Mechanical properties and multi-objective optimization of reinforced re-entrant honeycomb sandwich structures under bending load

Overview

This study introduces a catenary-reinforced re-entrant honeycomb (RRH) sandwich beam designed to enhance crashworthiness and energy absorption under bending loads. Re-entrant honeycomb structures exhibit negative Poisson's ratio effects and hollow structural characteristics that limit their load-bearing capacity. The catenary reinforcement method addresses these limitations by constraining rotational deformation of inclined cell walls around vertices and exploiting the load-bearing efficiency inherent to catenary geometries. The research investigates mechanical properties through experimental testing and parametric analysis, followed by multi-objective optimization to improve structural performance metrics including maximum load-bearing force, energy absorption, and mass efficiency.

Methods and approach

Metallic specimens of the proposed RRH sandwich beam structure were fabricated and subjected to three-point bending tests to evaluate mechanical performance. A parametric analysis examined the influence of facesheet and core thickness parameters on deformation behavior and energy absorption characteristics.

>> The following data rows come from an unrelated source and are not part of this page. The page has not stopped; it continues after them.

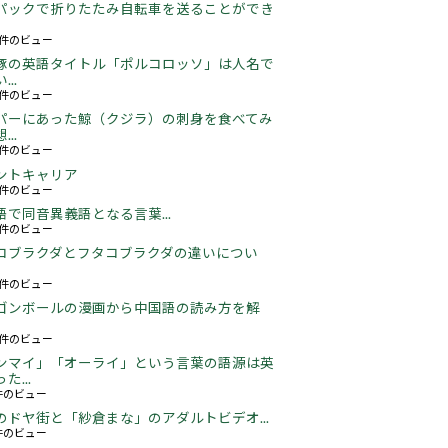
パックで折りたたみ自転車を送ることができ
16件のビュー
豚の英語タイトル「ポルコロッソ」は人名で
..
60件のビュー
パーにあった鯨（クジラ）の刺身を食べてみ
..
24件のビュー
ントキャリア
67件のビュー
語で同音異義語となる言葉...
05件のビュー
コブラクダとフタコブラクダの違いについ
17件のビュー
ゴンボールの漫画から中国語の読み方を解
05件のビュー
ンマイ」「オーライ」という言葉の語源は英
た...
3件のビュー
のドヤ街と「紗倉まな」のアダルトビデオ...
5件のビュー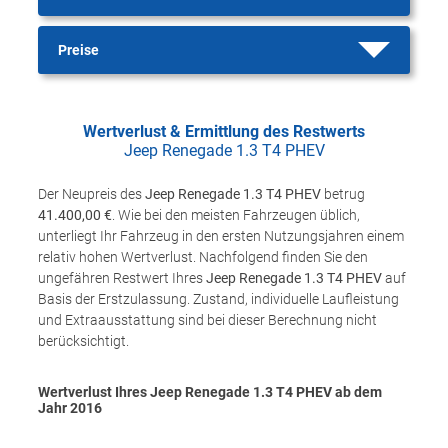
Preise
Wertverlust & Ermittlung des Restwerts
Jeep Renegade 1.3 T4 PHEV
Der Neupreis des
Jeep Renegade 1.3 T4 PHEV
betrug
41.400,00 €
. Wie bei den meisten Fahrzeugen üblich,
unterliegt Ihr Fahrzeug in den ersten Nutzungsjahren einem
relativ hohen Wertverlust. Nachfolgend finden Sie den
ungefähren Restwert Ihres
Jeep Renegade 1.3 T4 PHEV
auf
Basis der Erstzulassung. Zustand, individuelle Laufleistung
und Extraausstattung sind bei dieser Berechnung nicht
berücksichtigt.
Wertverlust Ihres Jeep Renegade 1.3 T4 PHEV ab dem
Jahr
2016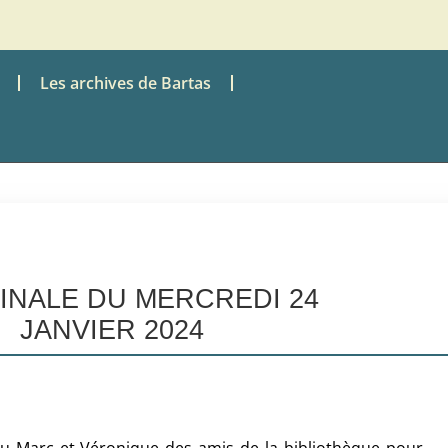
Les archives de Bartas
TINALE DU MERCREDI 24
JANVIER 2024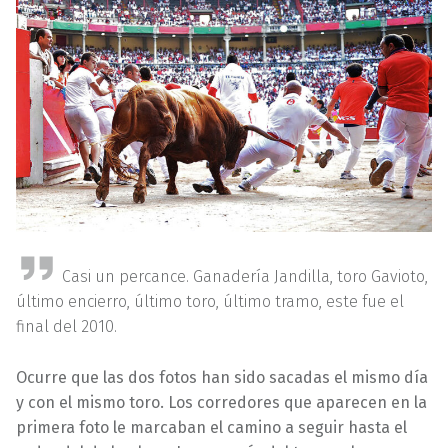
Casi un percance. Ganadería Jandilla, toro Gavioto,
último encierro, último toro, último tramo, este fue el
final del 2010.
Ocurre que las dos fotos han sido sacadas el mismo día
y con el mismo toro. Los corredores que aparecen en la
primera foto le marcaban el camino a seguir hasta el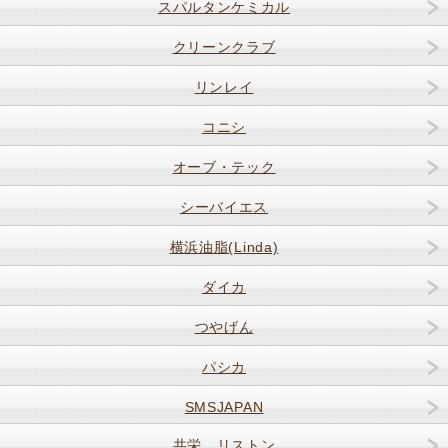
スパルタンケミカル
クリーンクラブ
リンレイ
コニシ
オーブ・テック
シーバイエス
横浜油脂(Linda)
ダイカ
つやげん
パシカ
SMSJAPAN
共栄 リストン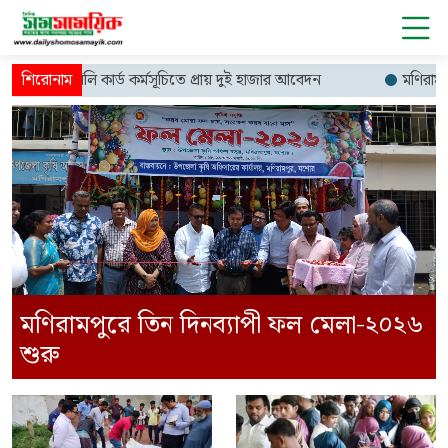
ামিলি কার্ড কর্মসূচিতে প্রায় দুই হাজার আবেদন
মণিরামপুরে তিন দিন
মণিরামপুরে তিন দিনব্যাপী ফল মেলা-২০২৬
শুরু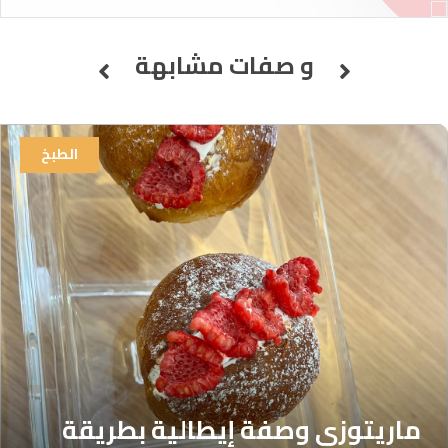
و صفات مشابهة
الطبخ
ماريتوزي وصفة إيطالية بطريقة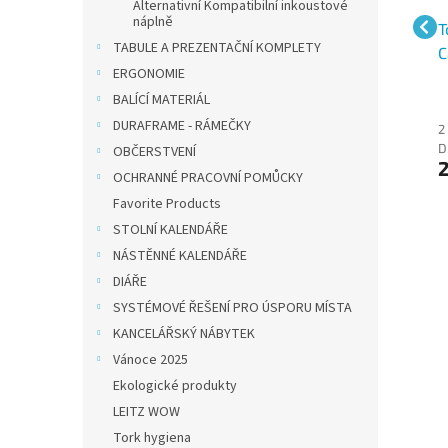
Alternativní Kompatibilní inkoustové
náplně
Tonerová cartridge
Tonerová cartridge
T
TABULE A PREZENTAČNÍ KOMPLETY
á
Canon CRG-718Y, žlutá
Canon CRG-728, černá
C
ERGONOMIE
č
BALÍCÍ MATERIÁL
DURAFRAME - RÁMEČKY
2 065 Kč bez
1 288 Kč bez
2
DPH
DPH
D
OBČERSTVENÍ
2 499 Kč
1 559 Kč
2
OCHRANNÉ PRACOVNÍ POMŮCKY
Favorite Products
STOLNÍ KALENDÁŘE
NÁSTĚNNÉ KALENDÁŘE
DIÁŘE
SYSTÉMOVÉ ŘEŠENÍ PRO ÚSPORU MÍSTA
KANCELÁŘSKÝ NÁBYTEK
Vánoce 2025
Ekologické produkty
LEITZ WOW
Tork hygiena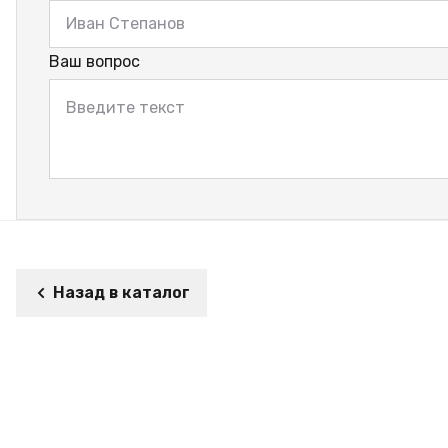
Ваш вопрос
Назад в каталог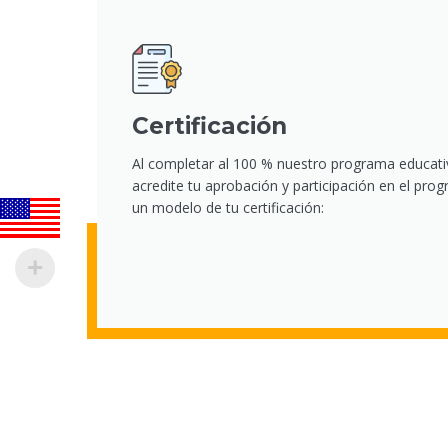
Certificación
Al completar al 100 % nuestro programa educati
acredite tu aprobación y participación en el pr
un modelo de tu certificación: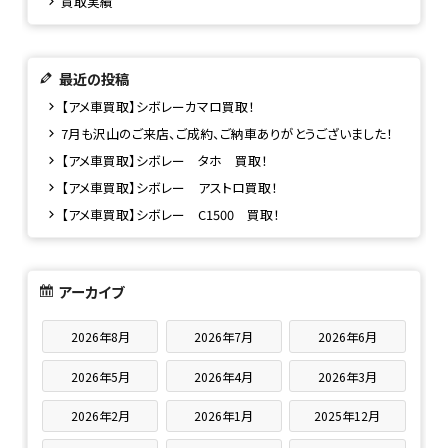
買取実績
最近の投稿
【アメ車買取】シボレーカマロ買取！
7月も沢山のご来店、ご成約、ご納車ありがとうございました！
【アメ車買取】シボレー タホ 買取！
【アメ車買取】シボレー アストロ買取！
【アメ車買取】シボレー C1500 買取！
アーカイブ
2026年8月
2026年7月
2026年6月
2026年5月
2026年4月
2026年3月
2026年2月
2026年1月
2025年12月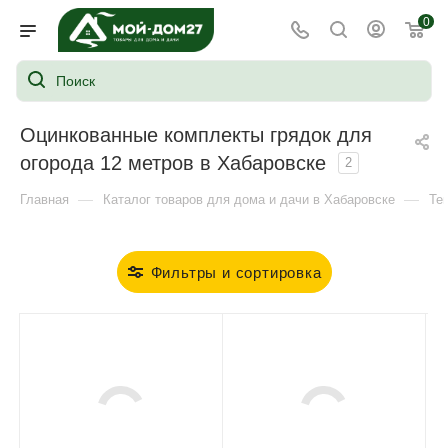
0
Оцинкованные комплекты грядок для
огорода 12 метров в Хабаровске
2
—
—
Главная
Каталог товаров для дома и дачи в Хабаровске
Те
Фильтры и сортировка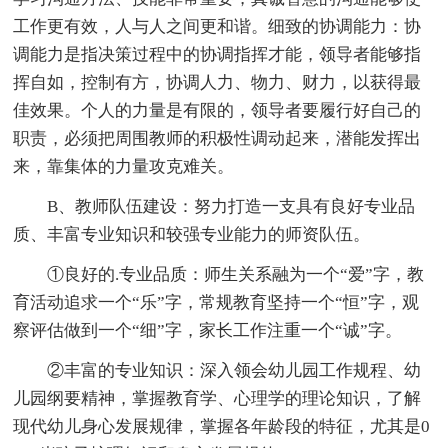
工作更有效，人与人之间更和谐。细致的协调能力：协
调能力是指决策过程中的协调指挥才能，领导者能够指
挥自如，控制有方，协调人力、物力、财力，以获得最
佳效果。个人的力量是有限的，领导者要履行好自己的
职责，必须把周围教师的积极性调动起来，潜能发挥出
来，靠集体的力量攻克难关。
B、教师队伍建设：努力打造一支具有良好专业品
质、丰富专业知识和较强专业能力的师资队伍。
①良好的.专业品质：师生关系融为一个“爱”字，教
育活动追求一个“乐”字，常规教育坚持一个“恒”字，观
察评估做到一个“细”字，家长工作注重一个“诚”字。
②丰富的专业知识：深入领会幼儿园工作规程、幼
儿园纲要精神，掌握教育学、心理学的理论知识，了解
现代幼儿身心发展规律，掌握各年龄段的特征，尤其是0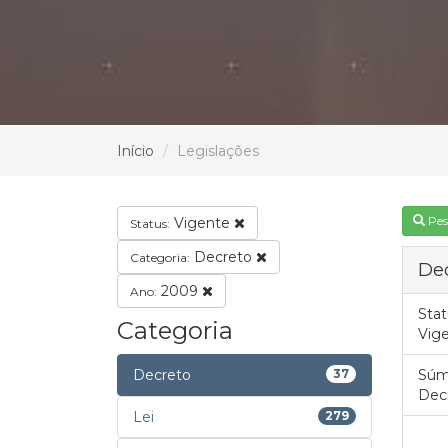
Início
Legislações
Pes
Vigente
Status:
Decreto
Categoria:
Dec
2009
Ano:
Stat
Categoria
Vig
Decreto
37
Súm
Decr
Lei
279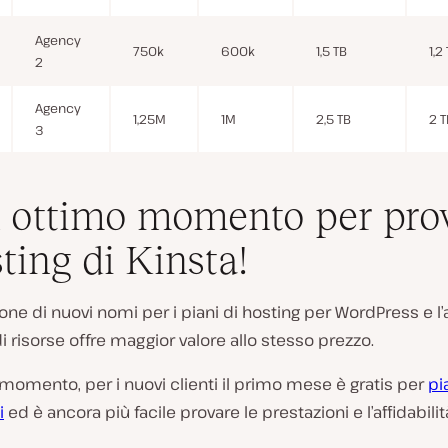
Agency
750k
600k
1,5 TB
1,2
2
Agency
1,25M
1M
2,5 TB
2 T
3
 ottimo momento per pro
sting di Kinsta!
ione di nuovi nomi per i piani di hosting per WordPress e 
 di risorse offre maggior valore allo stesso prezzo.
momento, per i nuovi clienti il primo mese è gratis per
pi
i
ed è ancora più facile provare le prestazioni e l’affidabilit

Multi-objective optimization was performed using the thicknesses of front facesheet, back facesheet, and core as optimization variables. The optimization targeted three objectives: mass, maximum load-bearing force, and energy absorption. Comparative analysis was conducted between the proposed RRH sandwich beams and conventional honeycomb sandwich beams under both in-plane and out-of-plane loading conditions, with comparisons made at identical wall thickness and mass to ensure valid performance benchmarking.

Results

Experimental results demonstrated that the catenary reinforcement structure effectively limits rotational deformation of inclined cell walls around vertices. The load-bearing force drop following initial plastic deformation was reduced from 29.3% to 6.6% compared to unreinforced configurations. Relative to classical re-entrant honeycomb cored beams, the RRH sandwich beams exhibited improvements of 26.7% in maximum load-bearing force and 8.9% in energy absorption. Parametric analysis confirmed that front facesheet, back facesheet, and core thickness significantly affect deformation behavior and energy absorption. The optimized sandwich beam configuration achieved performance increases of 64.9% in maximum load-bearing capacity and 46.9% in energy absorption. Comparative analysis demonstrated superior energy-absorbing protective performance of the RRH sandwich beams relative to conventional honeycomb sandwich structures.

Implications

The catenary reinforcement method represents a viable approach for enhancing the structural performance of re-entrant honeycomb sandwich beams, particularly in applications requiring improved crashworthiness and energy absorption. The demonstrated reductions in post-yield load drop and substantial improvements in load-bearing capacity suggest potential applications in protective structural systems and impact-resistant components. The parametric and optimization frameworks established in this research provide systematic design guidance for honeycomb core sandwich beam reinforcement, enabling tailored configurations based on specific performance requirements. The superior performance of RRH sandwich beams under both in-plane and out-of-plane loading conditions indicates broader applicability across diverse loading scenarios in structural engineering applications.